◆ What to work on ◆
Copy exactly the last part of the entries, starting from the line with "Front dual zone A/C" and including the final line.
%%
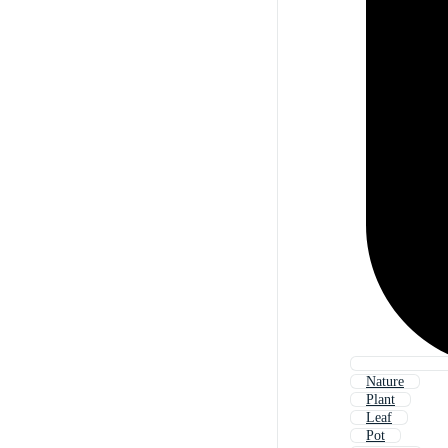
Nature
Plant
Leaf
Pot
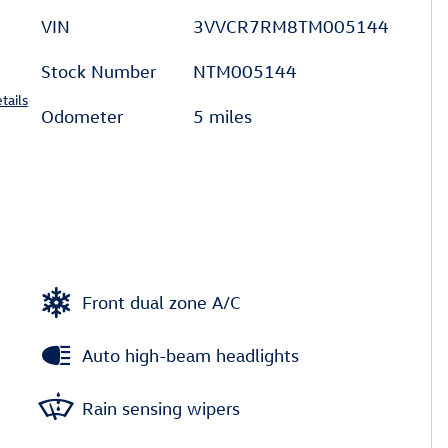
VIN
3VVCR7RM8TM005144
Stock Number
NTM005144
tails
Odometer
5 miles
Front dual zone A/C
Auto high-beam headlights
Rain sensing wipers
%%
◆ The completed task ◆
Front dual zone A/C
Auto high-beam headlights
Rain sensing wipers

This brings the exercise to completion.